FORT SMITH (KFSM) — Sebastian, Washington, Craighead and Pulaski counties will soon be home to Crisis Stabilization Units. Each of the counties applied fo...
Sebastian County Jail

FORT SMITH (KFSM) — Sebastian, Washington, Craighead and Pulaski counties will soon be home to Crisis Stabilization Units.

Each of the counties applied for funding to open the centers, according to a statement from Arkansas Governor Asa Hutchinson’s office.

The counties will receive $1.6 million in state funding to operate the 16 bed facilities.

The Crisis Stabilization Units will help police agencies across the state provide mental health treatment to those who suffer from a behavioral health condition. The centers are short term facilities that can assess and treat people who would otherwise be arrested .

“The original plan was to select three counties, but we received four stellar applications, and so I decided to award funding to all four,” Hutchinson said. “Each of the four counties’ submissions went above and beyond the parameters laid out in the application process, with substantial support from local leadership and the community.”
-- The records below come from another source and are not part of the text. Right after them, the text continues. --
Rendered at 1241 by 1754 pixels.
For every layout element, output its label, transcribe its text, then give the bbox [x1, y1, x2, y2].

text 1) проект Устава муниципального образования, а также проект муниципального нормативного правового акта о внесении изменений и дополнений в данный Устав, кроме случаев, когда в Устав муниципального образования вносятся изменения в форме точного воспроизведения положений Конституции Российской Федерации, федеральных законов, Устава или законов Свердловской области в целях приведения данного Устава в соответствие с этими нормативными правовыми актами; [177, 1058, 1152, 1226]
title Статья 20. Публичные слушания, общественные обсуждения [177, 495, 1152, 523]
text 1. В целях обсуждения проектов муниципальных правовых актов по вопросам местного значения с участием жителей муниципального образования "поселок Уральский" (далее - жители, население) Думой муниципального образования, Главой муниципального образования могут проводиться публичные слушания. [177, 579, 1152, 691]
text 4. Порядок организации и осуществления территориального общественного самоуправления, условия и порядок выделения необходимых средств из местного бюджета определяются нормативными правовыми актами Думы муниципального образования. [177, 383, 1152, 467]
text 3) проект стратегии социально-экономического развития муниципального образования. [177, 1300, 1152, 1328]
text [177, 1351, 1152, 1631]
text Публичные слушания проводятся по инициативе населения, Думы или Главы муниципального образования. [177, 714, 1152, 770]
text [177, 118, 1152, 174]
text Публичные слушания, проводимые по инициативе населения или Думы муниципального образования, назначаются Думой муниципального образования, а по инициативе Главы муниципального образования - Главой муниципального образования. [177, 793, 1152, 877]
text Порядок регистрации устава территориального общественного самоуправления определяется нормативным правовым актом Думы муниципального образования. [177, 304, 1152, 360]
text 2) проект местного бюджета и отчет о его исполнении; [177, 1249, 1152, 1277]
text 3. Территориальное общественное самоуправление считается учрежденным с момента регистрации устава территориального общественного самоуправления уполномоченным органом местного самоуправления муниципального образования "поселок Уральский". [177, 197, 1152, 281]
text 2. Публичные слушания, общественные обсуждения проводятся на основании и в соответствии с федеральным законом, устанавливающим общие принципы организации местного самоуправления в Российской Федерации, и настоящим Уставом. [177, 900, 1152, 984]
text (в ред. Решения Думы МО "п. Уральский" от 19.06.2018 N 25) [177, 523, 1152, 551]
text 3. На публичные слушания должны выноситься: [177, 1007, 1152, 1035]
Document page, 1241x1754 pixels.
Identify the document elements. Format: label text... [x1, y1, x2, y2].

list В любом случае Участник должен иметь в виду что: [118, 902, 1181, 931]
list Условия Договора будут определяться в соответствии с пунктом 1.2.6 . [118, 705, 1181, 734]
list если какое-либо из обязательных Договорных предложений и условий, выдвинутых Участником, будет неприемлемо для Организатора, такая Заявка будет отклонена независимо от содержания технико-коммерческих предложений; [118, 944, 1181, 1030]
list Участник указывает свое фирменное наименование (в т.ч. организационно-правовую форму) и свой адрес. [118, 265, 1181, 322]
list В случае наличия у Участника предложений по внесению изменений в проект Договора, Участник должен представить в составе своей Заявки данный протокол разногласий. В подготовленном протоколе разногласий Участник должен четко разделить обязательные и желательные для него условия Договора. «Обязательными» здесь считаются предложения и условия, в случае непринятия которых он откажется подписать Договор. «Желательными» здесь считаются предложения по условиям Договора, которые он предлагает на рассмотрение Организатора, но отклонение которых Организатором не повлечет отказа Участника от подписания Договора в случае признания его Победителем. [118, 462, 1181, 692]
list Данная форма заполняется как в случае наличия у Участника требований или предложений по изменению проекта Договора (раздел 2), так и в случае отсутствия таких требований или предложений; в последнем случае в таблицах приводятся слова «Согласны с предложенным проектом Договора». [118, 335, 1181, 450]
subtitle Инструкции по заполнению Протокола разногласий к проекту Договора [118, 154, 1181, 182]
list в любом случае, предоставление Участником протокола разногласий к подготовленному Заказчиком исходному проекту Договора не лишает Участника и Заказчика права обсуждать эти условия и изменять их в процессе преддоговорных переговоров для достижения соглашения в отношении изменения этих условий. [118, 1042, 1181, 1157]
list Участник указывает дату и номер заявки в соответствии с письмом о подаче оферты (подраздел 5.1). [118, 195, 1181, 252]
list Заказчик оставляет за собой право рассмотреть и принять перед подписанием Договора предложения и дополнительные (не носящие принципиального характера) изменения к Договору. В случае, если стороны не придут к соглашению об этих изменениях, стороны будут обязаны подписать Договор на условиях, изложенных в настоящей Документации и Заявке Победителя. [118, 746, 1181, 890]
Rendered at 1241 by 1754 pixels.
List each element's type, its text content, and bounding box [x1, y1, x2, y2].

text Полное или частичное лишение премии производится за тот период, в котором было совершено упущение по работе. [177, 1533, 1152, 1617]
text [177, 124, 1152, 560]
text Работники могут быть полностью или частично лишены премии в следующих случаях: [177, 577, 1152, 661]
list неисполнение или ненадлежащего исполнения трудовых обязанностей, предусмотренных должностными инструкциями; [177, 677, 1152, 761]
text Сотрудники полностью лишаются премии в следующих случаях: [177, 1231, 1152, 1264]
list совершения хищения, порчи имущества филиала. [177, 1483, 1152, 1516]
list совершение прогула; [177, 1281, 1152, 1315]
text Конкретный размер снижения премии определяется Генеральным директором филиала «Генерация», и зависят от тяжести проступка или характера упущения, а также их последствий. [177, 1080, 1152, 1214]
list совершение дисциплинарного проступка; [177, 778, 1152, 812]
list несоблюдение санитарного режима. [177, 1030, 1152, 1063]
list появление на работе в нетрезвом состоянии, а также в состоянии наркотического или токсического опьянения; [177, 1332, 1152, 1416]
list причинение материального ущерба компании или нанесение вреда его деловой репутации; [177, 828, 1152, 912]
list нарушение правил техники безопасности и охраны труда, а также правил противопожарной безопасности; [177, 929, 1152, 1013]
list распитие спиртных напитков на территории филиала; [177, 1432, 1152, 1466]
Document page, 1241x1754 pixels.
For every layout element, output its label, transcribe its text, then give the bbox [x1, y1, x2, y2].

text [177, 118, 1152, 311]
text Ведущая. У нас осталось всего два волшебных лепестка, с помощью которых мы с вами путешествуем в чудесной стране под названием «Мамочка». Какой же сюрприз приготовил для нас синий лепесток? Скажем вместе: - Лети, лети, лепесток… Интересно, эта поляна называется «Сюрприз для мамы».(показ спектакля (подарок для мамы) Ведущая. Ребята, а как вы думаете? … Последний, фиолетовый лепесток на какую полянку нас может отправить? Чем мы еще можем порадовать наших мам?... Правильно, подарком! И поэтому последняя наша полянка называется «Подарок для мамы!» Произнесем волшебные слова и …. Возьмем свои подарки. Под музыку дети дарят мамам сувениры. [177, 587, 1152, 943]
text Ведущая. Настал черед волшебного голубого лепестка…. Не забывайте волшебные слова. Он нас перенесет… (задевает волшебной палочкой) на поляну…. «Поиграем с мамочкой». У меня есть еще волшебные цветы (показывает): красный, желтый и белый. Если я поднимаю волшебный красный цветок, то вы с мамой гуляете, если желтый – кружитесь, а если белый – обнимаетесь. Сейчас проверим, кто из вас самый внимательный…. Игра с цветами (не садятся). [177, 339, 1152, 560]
According to a release from the governor’s office, the governor has committed an additional $1.4 million from the state’s rainy day fund to support the operation of these centers. The release stated the $1.4 million is in addition to the $5 million already committed to the project. The additional money from the fund will still have to go before the Arkansas Legislative Council for the final approval.

The Crisis Stabilization Units are meant to reduce the number of people with a mental illness from entering jail. Experts and advocates for these centers said many times a person who suffers from a mental illness is taken to jail or the emergency room, where they are not often equipped to address their underlying behavioral issues.

The centers are designed to reduce the strain and financial cost it can put on a county’s jail system.

Currently, law enforcement agencies across Arkansas have no other choice that to put a person suffering from a mental illness behind bars when there is a criminal disturbance from that person. Once the centers are built and operational, that person would be transported to a center where they can receive the help they need.

Sebastian County Sheriff Bill Hollenbeck has been a long time advocate for bringing a center to Sebastian County and has traveled to Little Rock many times to speak before the governor and legislators.

“There may not be a need for hospitalization. They just need a period of stabilization, some time to be assessed and have some treatment without going to jail,” Hollenbeck said. They can stay there anywhere from 23 hours, possibly up to two weeks. It helps them to get back on their medication, back into society, go back to heir jobs, pay their taxes, become a good healthy parent, sons or daughters rather than getting locked up in the criminal justice system.”